Désormais, le dispositif légal établit une distinction claire entre les jours effectivement chômés et payés et les journées de commémoration, célébrées sans interruption de travail. Les 11 jours chômés et payés sont : le 1er janvier (Jour de l’An), le 8 mars (Journée internationale des droits de la femme), le 1er mai (Fête du Travail), le 15 mai (Journée des coutumes et traditions). A cela, il faut ajouter le 11 décembre (Fête nationale), le 25 décembre (Noël), l’Ascension l’Assomption, le Ramadan, la Tabaski et le Mouloud.
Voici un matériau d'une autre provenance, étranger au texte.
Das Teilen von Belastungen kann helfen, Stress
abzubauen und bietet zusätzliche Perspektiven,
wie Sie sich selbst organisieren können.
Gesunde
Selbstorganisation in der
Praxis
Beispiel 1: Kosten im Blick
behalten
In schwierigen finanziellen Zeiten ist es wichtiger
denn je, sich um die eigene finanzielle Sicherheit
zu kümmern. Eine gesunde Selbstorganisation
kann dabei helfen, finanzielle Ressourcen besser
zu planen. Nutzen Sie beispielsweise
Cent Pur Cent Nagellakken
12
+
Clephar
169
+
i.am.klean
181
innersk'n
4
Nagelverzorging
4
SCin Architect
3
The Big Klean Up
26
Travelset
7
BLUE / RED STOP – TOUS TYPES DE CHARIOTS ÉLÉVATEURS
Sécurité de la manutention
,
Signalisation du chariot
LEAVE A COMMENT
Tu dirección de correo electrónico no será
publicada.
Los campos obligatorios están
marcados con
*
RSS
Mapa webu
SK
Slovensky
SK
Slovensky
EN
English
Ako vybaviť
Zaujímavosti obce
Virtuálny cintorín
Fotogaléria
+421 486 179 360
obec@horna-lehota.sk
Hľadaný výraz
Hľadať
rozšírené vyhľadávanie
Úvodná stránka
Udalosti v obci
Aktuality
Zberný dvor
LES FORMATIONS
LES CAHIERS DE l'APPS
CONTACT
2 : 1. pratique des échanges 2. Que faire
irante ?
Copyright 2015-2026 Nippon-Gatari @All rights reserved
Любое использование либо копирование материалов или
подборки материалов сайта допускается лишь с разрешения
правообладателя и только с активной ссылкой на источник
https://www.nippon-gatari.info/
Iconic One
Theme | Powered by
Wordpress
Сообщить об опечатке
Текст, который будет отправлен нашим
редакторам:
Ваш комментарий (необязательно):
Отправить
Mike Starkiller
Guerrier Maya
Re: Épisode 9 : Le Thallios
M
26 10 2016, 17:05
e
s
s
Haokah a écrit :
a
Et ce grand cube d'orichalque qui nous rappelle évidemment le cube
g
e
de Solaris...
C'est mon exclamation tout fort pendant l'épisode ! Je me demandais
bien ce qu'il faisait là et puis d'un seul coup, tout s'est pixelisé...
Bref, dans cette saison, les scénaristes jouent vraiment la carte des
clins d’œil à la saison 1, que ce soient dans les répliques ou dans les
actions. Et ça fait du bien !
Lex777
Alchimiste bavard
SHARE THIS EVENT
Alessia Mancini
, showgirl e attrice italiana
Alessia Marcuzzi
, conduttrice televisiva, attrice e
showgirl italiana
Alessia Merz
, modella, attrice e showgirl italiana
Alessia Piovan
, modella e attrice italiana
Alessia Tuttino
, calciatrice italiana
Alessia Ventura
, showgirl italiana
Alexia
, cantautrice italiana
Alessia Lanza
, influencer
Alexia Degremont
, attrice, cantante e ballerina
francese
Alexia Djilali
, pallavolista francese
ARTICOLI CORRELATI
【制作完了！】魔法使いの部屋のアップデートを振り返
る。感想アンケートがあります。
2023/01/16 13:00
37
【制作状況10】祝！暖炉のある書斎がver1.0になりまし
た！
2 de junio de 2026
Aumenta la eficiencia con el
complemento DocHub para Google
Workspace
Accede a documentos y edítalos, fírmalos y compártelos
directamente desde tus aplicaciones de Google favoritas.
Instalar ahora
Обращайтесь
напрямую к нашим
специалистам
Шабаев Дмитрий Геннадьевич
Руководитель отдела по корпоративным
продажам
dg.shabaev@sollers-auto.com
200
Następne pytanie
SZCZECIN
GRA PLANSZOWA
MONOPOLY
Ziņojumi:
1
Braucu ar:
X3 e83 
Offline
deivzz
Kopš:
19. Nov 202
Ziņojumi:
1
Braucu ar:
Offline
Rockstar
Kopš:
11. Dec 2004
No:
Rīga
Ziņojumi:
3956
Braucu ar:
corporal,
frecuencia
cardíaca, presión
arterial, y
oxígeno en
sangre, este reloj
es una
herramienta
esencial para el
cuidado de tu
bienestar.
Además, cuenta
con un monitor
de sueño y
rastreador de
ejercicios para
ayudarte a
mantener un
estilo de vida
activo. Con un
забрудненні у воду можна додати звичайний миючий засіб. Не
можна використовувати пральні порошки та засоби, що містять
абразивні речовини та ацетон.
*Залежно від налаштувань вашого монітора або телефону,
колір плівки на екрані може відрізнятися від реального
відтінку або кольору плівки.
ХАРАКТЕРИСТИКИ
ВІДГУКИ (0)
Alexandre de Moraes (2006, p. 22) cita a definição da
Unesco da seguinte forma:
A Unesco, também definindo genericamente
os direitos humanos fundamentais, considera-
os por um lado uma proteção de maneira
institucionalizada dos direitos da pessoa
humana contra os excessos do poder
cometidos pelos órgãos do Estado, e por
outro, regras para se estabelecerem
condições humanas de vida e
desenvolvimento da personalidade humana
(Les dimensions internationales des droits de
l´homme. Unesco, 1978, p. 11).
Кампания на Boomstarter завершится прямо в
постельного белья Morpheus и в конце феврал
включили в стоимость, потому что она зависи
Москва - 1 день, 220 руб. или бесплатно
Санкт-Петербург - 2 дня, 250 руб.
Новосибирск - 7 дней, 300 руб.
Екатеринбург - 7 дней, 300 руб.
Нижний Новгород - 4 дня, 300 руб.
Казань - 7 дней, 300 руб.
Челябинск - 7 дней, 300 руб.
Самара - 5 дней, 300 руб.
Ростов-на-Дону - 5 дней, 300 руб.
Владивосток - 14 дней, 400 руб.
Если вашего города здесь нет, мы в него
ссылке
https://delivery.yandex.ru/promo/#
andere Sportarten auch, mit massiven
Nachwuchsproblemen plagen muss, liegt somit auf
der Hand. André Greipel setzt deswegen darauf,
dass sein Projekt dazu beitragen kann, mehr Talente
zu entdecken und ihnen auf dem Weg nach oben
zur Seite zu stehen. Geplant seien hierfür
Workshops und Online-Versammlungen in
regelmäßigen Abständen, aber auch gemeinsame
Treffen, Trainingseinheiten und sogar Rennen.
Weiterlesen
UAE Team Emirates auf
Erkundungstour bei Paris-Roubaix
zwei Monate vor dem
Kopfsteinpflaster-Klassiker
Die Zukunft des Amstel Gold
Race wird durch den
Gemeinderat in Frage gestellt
Les journées commémoratives sont : le 3 janvier (Soulèvement populaire), le 4 août, le 5 août (Proclamation de l’Indépendance), le 15 octobre, le 31 octobre (Journée nationale des martyrs) et le 1er novembre (Toussaint). Une autre innovation majeure de cette réforme, le lendemain d’une fête légale qui tombe un dimanche n’est plus déclaré chômé. Cette réorganisation vise à renforcer la culture du travail et à soutenir les efforts de souveraineté nationale. Elle permettra à l’État de récupérer environ 16,9 milliards de FCFA, par an.